Schon 2014 wollte Klitschko bei der Präsidentenwahl antreten, zog aber die Kandidatur zurück, um seinen damaligen politischen Verbündeten Petro Poroschenko zu unterstützen, der die Wahl für sich entscheiden konnte. 2019 wendete sich das Blatt: Der TV-Star und politische Neuling Selenskyj gewann in der Stichwahl haushoch gegen Amtsinhaber Poroschenko.

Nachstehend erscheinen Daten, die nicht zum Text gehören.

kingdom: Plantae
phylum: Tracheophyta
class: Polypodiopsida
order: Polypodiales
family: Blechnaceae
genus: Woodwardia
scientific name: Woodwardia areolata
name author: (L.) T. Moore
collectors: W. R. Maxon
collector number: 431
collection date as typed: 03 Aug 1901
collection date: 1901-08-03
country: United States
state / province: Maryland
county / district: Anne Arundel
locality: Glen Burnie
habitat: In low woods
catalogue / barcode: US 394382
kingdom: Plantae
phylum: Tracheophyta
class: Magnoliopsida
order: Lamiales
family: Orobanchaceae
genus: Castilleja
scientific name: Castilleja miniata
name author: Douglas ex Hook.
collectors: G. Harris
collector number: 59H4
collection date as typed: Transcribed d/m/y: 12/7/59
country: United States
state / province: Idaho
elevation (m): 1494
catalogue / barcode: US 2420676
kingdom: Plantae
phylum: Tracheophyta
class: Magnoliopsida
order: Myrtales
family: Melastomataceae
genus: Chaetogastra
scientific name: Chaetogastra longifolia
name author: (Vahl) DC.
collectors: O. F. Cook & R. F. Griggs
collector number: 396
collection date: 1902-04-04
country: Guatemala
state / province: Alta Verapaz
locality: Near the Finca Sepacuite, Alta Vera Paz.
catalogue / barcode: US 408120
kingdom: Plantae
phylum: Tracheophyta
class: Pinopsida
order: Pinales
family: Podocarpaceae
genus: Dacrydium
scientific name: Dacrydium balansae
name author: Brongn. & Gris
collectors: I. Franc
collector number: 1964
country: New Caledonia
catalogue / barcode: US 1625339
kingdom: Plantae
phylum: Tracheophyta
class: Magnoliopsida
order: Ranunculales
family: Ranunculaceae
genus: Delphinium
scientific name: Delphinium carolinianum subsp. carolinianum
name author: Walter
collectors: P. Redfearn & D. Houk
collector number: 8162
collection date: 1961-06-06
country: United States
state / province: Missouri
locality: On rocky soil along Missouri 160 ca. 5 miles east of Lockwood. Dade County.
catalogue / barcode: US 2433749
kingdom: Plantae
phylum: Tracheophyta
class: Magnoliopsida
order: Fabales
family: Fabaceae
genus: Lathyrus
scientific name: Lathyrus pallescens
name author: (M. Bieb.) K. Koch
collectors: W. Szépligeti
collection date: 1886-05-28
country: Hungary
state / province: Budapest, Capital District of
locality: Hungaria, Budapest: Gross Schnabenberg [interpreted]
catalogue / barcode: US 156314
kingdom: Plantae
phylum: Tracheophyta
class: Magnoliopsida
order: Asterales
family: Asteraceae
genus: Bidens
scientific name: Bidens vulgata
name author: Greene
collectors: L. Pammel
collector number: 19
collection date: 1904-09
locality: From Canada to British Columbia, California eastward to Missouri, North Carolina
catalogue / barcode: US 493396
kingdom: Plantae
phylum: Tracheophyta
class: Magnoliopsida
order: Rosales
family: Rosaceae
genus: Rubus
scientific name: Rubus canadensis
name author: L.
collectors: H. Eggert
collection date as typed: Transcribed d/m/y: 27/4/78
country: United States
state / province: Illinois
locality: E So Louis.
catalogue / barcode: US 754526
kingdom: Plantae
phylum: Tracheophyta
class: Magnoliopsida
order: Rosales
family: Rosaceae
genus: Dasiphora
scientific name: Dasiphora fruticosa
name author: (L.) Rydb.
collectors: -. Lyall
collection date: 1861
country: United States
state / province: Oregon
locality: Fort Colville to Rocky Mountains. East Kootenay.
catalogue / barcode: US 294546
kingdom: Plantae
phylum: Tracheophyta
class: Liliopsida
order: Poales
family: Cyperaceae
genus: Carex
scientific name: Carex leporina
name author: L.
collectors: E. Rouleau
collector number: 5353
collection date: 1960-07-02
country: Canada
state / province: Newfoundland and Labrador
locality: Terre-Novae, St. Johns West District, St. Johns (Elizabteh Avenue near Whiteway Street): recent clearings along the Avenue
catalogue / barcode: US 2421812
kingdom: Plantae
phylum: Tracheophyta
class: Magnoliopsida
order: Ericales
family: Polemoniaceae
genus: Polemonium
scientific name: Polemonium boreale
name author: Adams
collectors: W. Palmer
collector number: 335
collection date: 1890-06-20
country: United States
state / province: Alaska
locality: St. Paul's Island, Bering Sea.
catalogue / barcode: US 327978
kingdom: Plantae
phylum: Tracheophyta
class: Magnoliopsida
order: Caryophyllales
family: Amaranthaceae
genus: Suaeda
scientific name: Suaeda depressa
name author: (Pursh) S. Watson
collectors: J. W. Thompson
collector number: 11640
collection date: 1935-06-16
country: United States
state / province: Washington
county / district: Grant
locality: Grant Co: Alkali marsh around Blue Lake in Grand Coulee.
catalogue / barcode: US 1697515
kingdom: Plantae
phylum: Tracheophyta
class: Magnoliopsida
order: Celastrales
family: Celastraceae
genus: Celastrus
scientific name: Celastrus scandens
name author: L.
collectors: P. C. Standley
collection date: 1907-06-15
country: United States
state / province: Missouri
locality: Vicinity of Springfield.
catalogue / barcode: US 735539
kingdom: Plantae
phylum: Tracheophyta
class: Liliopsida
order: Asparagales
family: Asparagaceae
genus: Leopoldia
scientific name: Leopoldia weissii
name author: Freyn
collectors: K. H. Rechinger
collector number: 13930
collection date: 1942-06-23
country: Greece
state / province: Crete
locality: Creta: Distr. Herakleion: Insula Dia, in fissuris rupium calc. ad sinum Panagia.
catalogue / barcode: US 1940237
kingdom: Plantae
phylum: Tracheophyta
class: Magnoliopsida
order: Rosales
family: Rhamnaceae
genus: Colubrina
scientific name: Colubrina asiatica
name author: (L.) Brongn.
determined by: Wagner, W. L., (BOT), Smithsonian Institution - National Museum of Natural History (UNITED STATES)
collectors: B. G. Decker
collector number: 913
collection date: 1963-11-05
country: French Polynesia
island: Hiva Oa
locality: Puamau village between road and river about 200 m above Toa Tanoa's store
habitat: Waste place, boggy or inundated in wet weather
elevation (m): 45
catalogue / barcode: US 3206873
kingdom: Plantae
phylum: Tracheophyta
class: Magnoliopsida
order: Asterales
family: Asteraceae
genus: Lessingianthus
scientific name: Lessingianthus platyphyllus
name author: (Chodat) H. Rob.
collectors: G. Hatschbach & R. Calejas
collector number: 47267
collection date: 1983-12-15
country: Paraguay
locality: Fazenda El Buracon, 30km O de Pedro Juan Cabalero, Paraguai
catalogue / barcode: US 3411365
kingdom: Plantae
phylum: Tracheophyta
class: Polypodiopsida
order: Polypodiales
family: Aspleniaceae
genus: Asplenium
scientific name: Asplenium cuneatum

Ob Klitschko zur nächsten Präsidentenwahl 2024 antreten will, lässt er bislang offen. Umfragen des Soziologie-Instituts Rating Group zufolge genießt er zumindest unter den Kiewern mehr Vertrauen als Staatschef Selenskyj. Dennoch hat er als Bürgermeister wenig Erfolge vorzuweisen, ganz anders als in seiner einstigen glorreichen Sportkarriere. Die Opposition im Kiewer Stadtrat kritisiert, dass Immobilienhaie die Stadtpolitik bestimmen würden. Vorwürfe, die Klitschko vehement zurückweist. Zudem hat Kiew seit Jahren akute Probleme im öffentlichen Nahverkehr, die auch in Klitschkos jahrelanger Amtszeit nicht gelöst wurden.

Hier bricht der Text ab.